Material provided:
┄┄┄┄┄┄

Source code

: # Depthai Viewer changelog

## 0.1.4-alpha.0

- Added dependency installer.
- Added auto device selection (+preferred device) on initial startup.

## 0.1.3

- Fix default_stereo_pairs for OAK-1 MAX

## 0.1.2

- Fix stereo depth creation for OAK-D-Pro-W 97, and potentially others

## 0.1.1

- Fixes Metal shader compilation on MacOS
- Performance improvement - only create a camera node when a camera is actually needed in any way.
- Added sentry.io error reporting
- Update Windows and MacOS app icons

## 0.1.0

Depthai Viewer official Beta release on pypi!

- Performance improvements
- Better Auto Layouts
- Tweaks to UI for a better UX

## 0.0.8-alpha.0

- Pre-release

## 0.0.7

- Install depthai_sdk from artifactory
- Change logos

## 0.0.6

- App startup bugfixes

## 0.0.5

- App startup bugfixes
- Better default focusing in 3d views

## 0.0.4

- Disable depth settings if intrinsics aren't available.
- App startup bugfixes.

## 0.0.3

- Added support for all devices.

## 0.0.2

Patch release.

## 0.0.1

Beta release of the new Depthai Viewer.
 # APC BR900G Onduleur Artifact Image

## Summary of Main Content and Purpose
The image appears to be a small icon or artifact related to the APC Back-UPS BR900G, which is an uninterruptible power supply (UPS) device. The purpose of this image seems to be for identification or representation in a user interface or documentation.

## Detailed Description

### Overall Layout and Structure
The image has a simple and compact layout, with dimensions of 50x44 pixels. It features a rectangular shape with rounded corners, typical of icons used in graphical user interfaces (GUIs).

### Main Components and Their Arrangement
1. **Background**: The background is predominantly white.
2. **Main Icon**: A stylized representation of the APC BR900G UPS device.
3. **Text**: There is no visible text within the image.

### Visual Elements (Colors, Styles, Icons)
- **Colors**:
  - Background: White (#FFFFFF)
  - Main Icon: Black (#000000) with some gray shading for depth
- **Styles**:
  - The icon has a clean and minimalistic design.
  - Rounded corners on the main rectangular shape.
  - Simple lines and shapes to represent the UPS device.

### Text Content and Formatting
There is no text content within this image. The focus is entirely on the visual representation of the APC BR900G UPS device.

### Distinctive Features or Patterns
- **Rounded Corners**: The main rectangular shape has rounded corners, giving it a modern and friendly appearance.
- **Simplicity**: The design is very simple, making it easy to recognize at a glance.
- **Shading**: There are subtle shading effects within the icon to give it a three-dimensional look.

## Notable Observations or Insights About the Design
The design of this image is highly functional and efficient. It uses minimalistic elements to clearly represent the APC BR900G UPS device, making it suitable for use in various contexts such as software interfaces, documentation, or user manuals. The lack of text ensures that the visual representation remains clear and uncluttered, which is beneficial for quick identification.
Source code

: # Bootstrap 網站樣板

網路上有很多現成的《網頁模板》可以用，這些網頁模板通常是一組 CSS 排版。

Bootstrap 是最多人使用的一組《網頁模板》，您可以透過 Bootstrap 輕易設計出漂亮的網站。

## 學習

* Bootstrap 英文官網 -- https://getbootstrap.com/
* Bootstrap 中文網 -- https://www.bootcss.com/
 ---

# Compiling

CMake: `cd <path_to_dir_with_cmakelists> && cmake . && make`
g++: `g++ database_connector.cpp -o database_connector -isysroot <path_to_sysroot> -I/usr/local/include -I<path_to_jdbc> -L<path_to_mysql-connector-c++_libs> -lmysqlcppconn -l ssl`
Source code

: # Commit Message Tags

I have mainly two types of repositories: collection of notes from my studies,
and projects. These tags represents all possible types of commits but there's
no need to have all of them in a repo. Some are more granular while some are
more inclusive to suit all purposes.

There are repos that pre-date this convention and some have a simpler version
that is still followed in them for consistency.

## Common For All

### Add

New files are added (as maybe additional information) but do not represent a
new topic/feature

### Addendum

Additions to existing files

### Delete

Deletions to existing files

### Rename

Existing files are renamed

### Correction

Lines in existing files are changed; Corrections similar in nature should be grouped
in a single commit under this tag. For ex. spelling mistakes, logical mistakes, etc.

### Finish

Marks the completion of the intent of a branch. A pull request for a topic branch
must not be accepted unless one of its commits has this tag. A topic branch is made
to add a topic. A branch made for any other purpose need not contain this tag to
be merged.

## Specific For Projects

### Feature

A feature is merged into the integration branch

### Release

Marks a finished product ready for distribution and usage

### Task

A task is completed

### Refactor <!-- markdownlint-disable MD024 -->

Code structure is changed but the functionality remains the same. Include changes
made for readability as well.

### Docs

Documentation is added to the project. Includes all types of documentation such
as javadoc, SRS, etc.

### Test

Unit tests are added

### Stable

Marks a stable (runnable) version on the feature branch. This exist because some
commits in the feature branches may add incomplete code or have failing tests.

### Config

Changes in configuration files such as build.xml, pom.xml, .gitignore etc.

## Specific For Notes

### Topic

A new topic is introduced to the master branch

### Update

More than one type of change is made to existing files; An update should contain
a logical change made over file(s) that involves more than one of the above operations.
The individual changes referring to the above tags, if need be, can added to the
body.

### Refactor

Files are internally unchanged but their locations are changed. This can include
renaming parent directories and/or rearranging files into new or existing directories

┄┄┄┄┄┄

Repeat each record exactly. Omit nothing.

Result below:
Source code

: # Depthai Viewer changelog

## 0.1.4-alpha.0

- Added dependency installer.
- Added auto device selection (+preferred device) on initial startup.

## 0.1.3

- Fix default_stereo_pairs for OAK-1 MAX

## 0.1.2

- Fix stereo depth creation for OAK-D-Pro-W 97, and potentially others

## 0.1.1

- Fixes Metal shader compilation on MacOS
- Performance improvement - only create a camera node when a camera is actually needed in any way.
- Added sentry.io error reporting
- Update Windows and MacOS app icons

## 0.1.0

Depthai Viewer official Beta release on pypi!

- Performance improvements
- Better Auto Layouts
- Tweaks to UI for a better UX

## 0.0.8-alpha.0

- Pre-release

## 0.0.7

- Install depthai_sdk from artifactory
- Change logos

## 0.0.6

- App startup bugfixes

## 0.0.5

- App startup bugfixes
- Better default focusing in 3d views

## 0.0.4

- Disable depth settings if intrinsics aren't available.
- App startup bugfixes.

## 0.0.3

- Added support for all devices.

## 0.0.2

Patch release.

## 0.0.1

Beta release of the new Depthai Viewer.
 # APC BR900G Onduleur Artifact Image

## Summary of Main Content and Purpose
The image appears to be a small icon or artifact related to the APC Back-UPS BR900G, which is an uninterruptible power supply (UPS) device. The purpose of this image seems to be for identification or representation in a user interface or documentation.

## Detailed Description

### Overall Layout and Structure
The image has a simple and compact layout, with dimensions of 50x44 pixels. It features a rectangular shape with rounded corners, typical of icons used in graphical user interfaces (GUIs).

### Main Components and Their Arrangement
1. **Background**: The background is predominantly white.
2. **Main Icon**: A stylized representation of the APC BR900G UPS device.
3. **Text**: There is no visible text within the image.

### Visual Elements (Colors, Styles, Icons)
- **Colors**:
  - Background: White (#FFFFFF)
  - Main Icon: Black (#000000) with some gray shading for depth
- **Styles**:
  - The icon has a clean and minimalistic design.
  - Rounded corners on the main rectangular shape.
  - Simple lines and shapes to represent the UPS device.

### Text Content and Formatting
There is no text content within this image. The focus is entirely on the visual representation of the APC BR900G UPS device.

### Distinctive Features or Patterns
- **Rounded Corners**: The main rectangular shape has rounded corners, giving it a modern and friendly appearance.
- **Simplicity**: The design is very simple, making it easy to recognize at a glance.
- **Shading**: There are subtle shading effects within the icon to give it a three-dimensional look.

## Notable Observations or Insights About the Design
The design of this image is highly functional and efficient. It uses minimalistic elements to clearly represent the APC BR900G UPS device, making it suitable for use in various contexts such as software interfaces, documentation, or user manuals. The lack of text ensures that the visual representation remains clear and uncluttered, which is beneficial for quick identification.
Source code

: # Bootstrap 網站樣板

網路上有很多現成的《網頁模板》可以用，這些網頁模板通常是一組 CSS 排版。

Bootstrap 是最多人使用的一組《網頁模板》，您可以透過 Bootstrap 輕易設計出漂亮的網站。

## 學習

* Bootstrap 英文官網 -- https://getbootstrap.com/
* Bootstrap 中文網 -- https://www.bootcss.com/
 ---

# Compiling

CMake: `cd <path_to_dir_with_cmakelists> && cmake . && make`
g++: `g++ database_connector.cpp -o database_connector -isysroot <path_to_sysroot> -I/usr/local/include -I<path_to_jdbc> -L<path_to_mysql-connector-c++_libs> -lmysqlcppconn -l ssl`
Source code

: # Commit Message Tags

I have mainly two types of repositories: collection of notes from my studies,
and projects. These tags represents all possible types of commits but there's
no need to have all of them in a repo. Some are more granular while some are
more inclusive to suit all purposes.

There are repos that pre-date this convention and some have a simpler version
that is still followed in them for consistency.

## Common For All

### Add

New files are added (as maybe additional information) but do not represent a
new topic/feature

### Addendum

Additions to existing files

### Delete

Deletions to existing files

### Rename

Existing files are renamed

### Correction

Lines in existing files are changed; Corrections similar in nature should be grouped
in a single commit under this tag. For ex. spelling mistakes, logical mistakes, etc.

### Finish

Marks the completion of the intent of a branch. A pull request for a topic branch
must not be accepted unless one of its commits has this tag. A topic branch is made
to add a topic. A branch made for any other purpose need not contain this tag to
be merged.

## Specific For Projects

### Feature

A feature is merged into the integration branch

### Release

Marks a finished product ready for distribution and usage

### Task

A task is completed

### Refactor <!-- markdownlint-disable MD024 -->

Code structure is changed but the functionality remains the same. Include changes
made for readability as well.

### Docs

Documentation is added to the project. Includes all types of documentation such
as javadoc, SRS, etc.

### Test

Unit tests are added

### Stable

Marks a stable (runnable) version on the feature branch. This exist because some
commits in the feature branches may add incomplete code or have failing tests.

### Config

Changes in configuration files such as build.xml, pom.xml, .gitignore etc.

## Specific For Notes

### Topic

A new topic is introduced to the master branch

### Update

More than one type of change is made to existing files; An update should contain
a logical change made over file(s) that involves more than one of the above operations.
The individual changes referring to the above tags, if need be, can added to the
body.

### Refactor

Files are internally unchanged but their locations are changed. This can include
renaming parent directories and/or rearranging files into new or existing directories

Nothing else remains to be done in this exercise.